Unbundling Higher Ed & Assessment
The growth of alternative education and training providers continues. Companies like Udemy, Udacity, Codecademy, Fulbridge and General Assembly appear to be settling in for the long run and are expected to be a significant component of the expanding learning eco-system for adults. (See my post on the subject from January 2014, here.)
Critics are beginning to ask how these alternative providers should fit into the regulatory and loan systems – questions raised by Andrew Kelly and Michael Horn in a very useful report, “Moving Beyond College: Rethinking Higher Education Regulation for an Unbundled World“.
Horn and Kelly define these providers as evidence of the unbundling of higher education. Colleges and universities bring together a wide range of services under one roof: learning, research, housing, career services, social networking, credentialing and more. In contrast, the alternative providers offer a relatively specific value set – courses on Ruby on Rails, or digital marketing techniques, or verification of skills, for example.
The authors of the report rightly stress the importance of measuring and reporting on the quality and costs of these new providers as a key step in securing federal aid for students. Reporting on value has been difficult and often political in higher education, though most now recognize the importance of improved information in the hands of prospective learners.
” . . . the logic of the market discipline – where consumers “vote with their feet” by rewarding quality providers with their business – depends on consumers having sufficient information on providers’ cost and quality to make these decisions.

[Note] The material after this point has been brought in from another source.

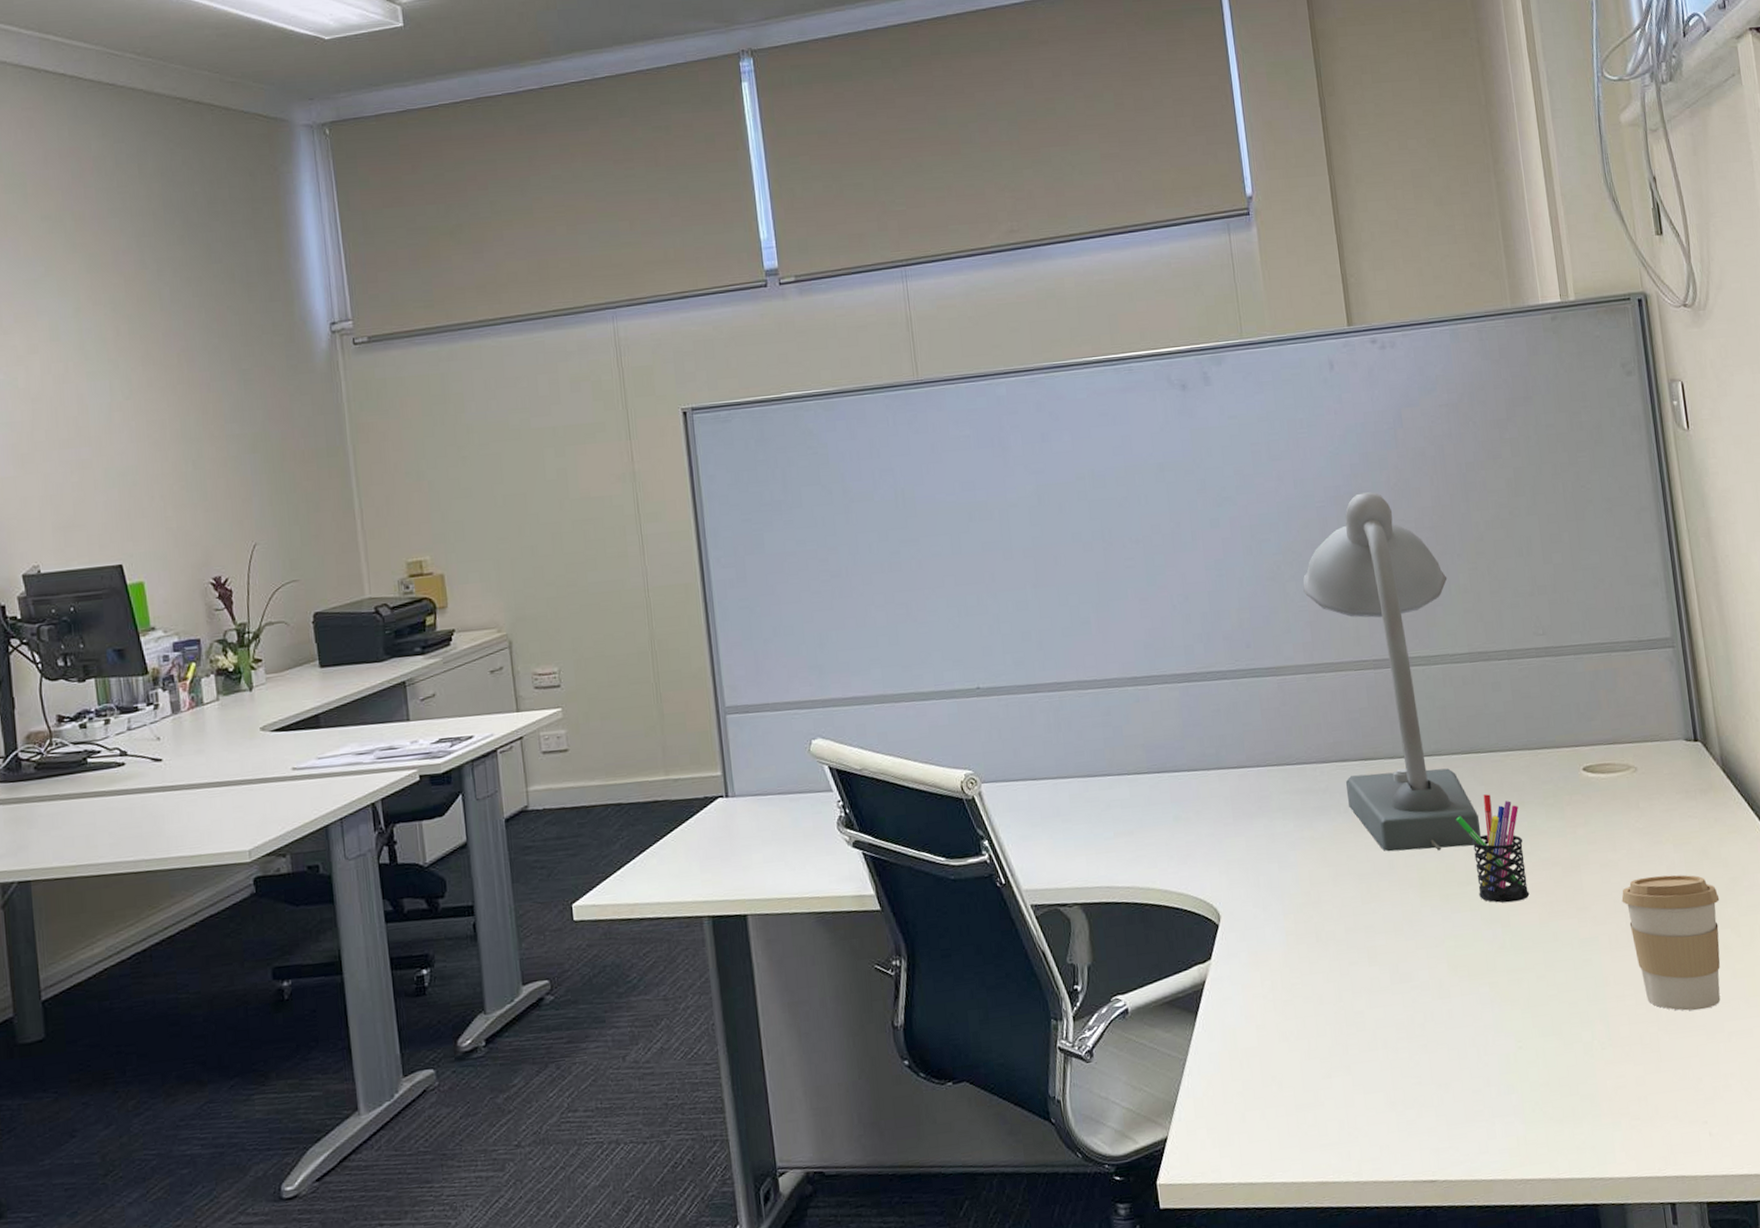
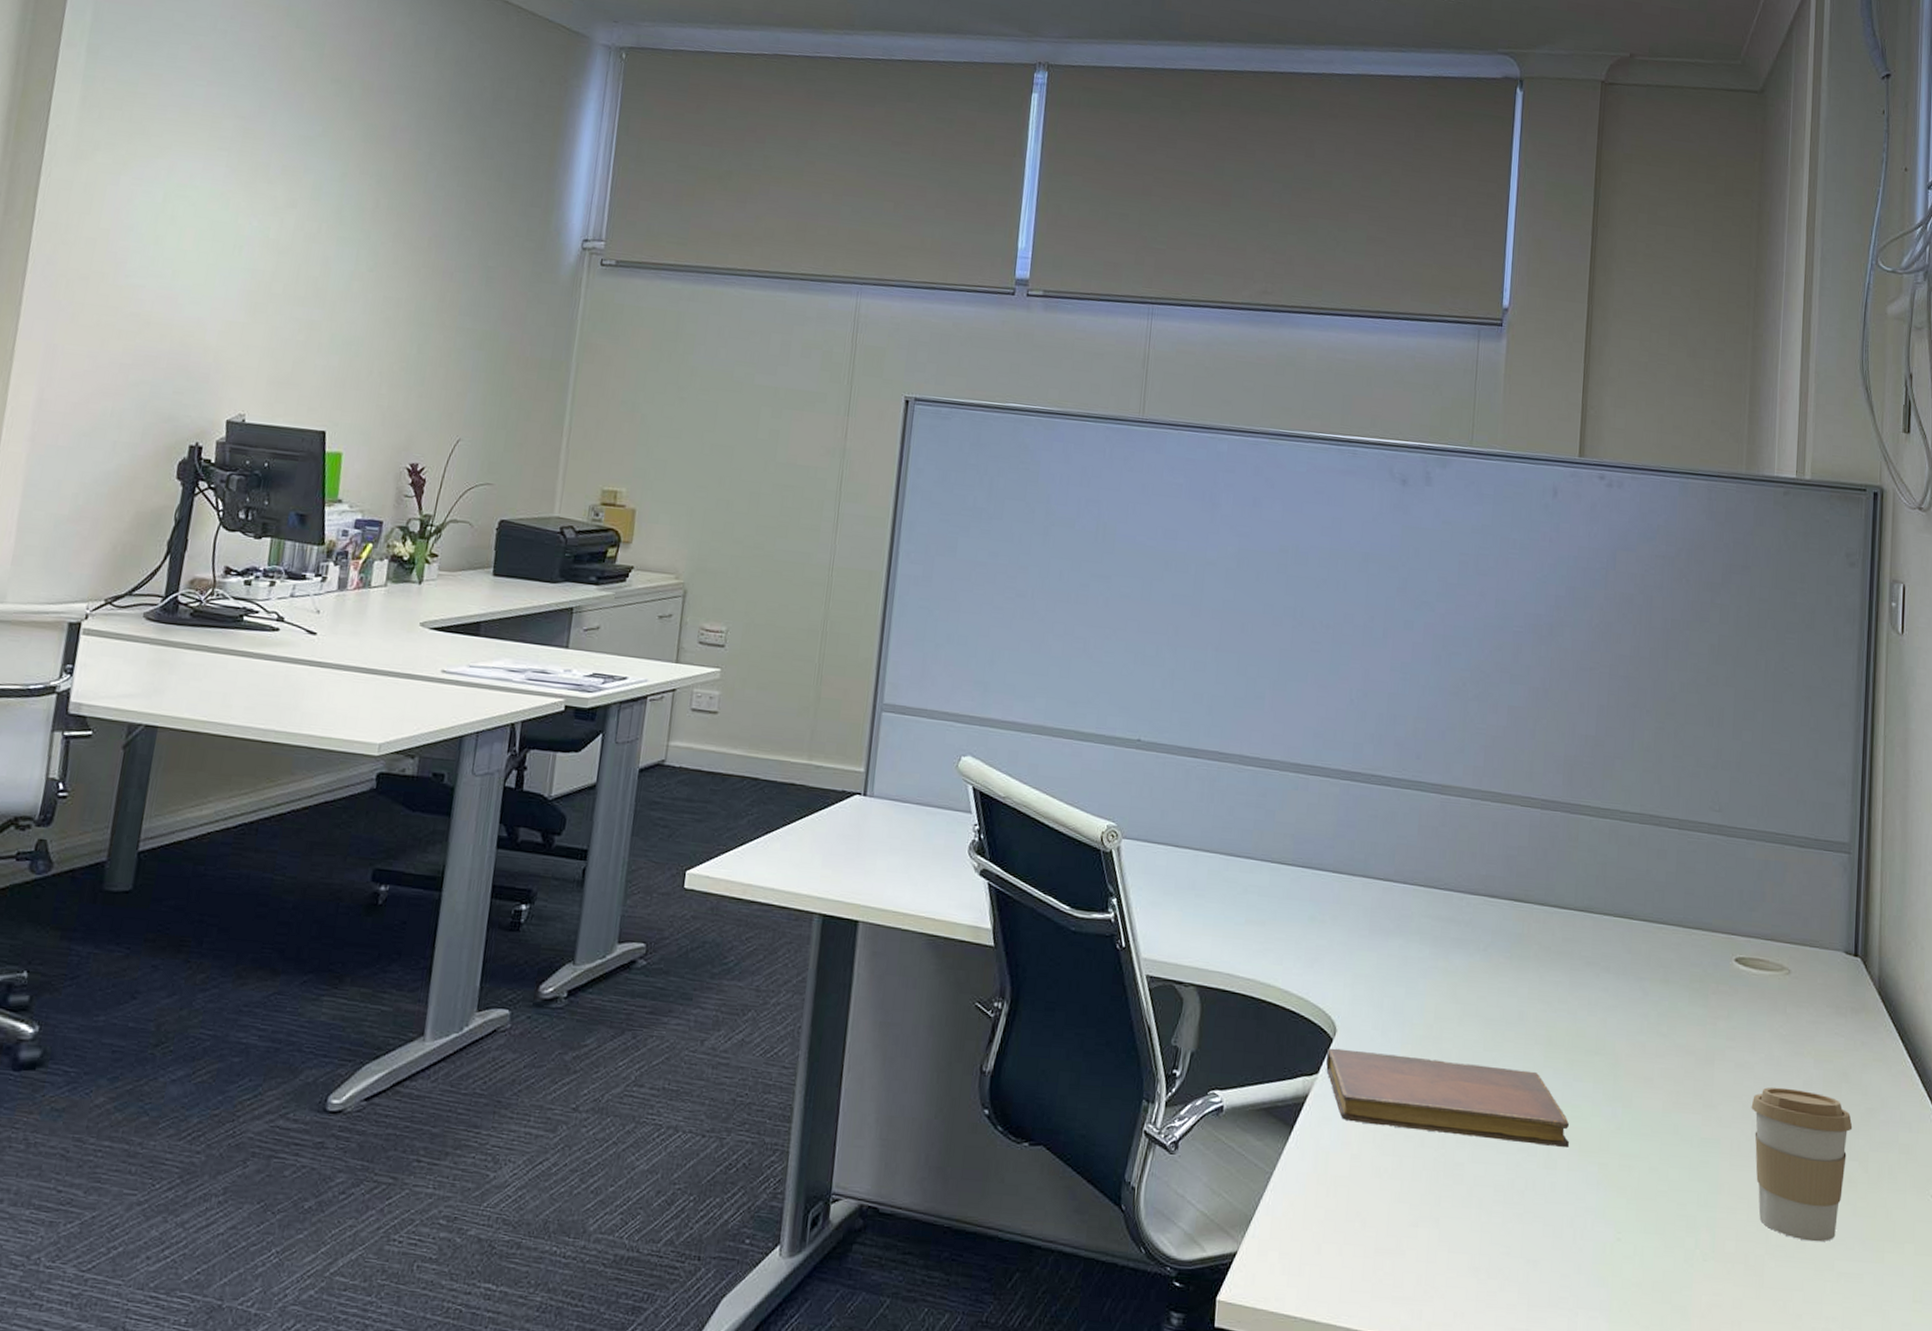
notebook: none [1215,913,1458,997] -> present [1326,1048,1569,1148]
desk lamp: present [1303,492,1481,852] -> none [1485,626,1632,1014]
pen holder: present [1455,794,1530,903] -> none [1595,964,1662,1084]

The truth, though, is that not all colleges serve students equally well, and it is difficult for students to distinguish the worthwhile investments from the bad ones.” 4
Assessment of Learning Gains
The reporting on value in higher education has tended to focus on institutional performance as it relates to the student’s successful progression through an institution’s program of study: did the student graduate, how quickly, and did it ultimately lead to gainful employment.
These new providers, though, should (and likely will) place greater emphasis on learning gains, rather than progress through a program. Students enrolled in narrowly defined educational experiences bring a different set of needs and expectations to the investment; they are more interested in how quickly and effectively they acquire specific skills and knowledge than students enrolled in traditional four-year programs. Are they able, upon completion, to write code at the level promised by the educational organization? Systems that measure institutional performance are far less relevant.
This requires a different set of metrics and analytics to measure outcomes. Learning analytics, such as that provided by Acrobatiq, focus on how well students have acquired specific skills and knowledge. This is a different, altogether far more ambitious objective, as it calls for careful and rigorous course design, as well as a deep integration of curriculum and software.
Providers like General Assembly or Codecademy would be wise to seek out analytics software and services that can help them demonstrate the actual learning gains that take place over the relatively short duration of their courses and programs, in order to generate the kinds of evidence demanded by students, regulators and other stakeholders.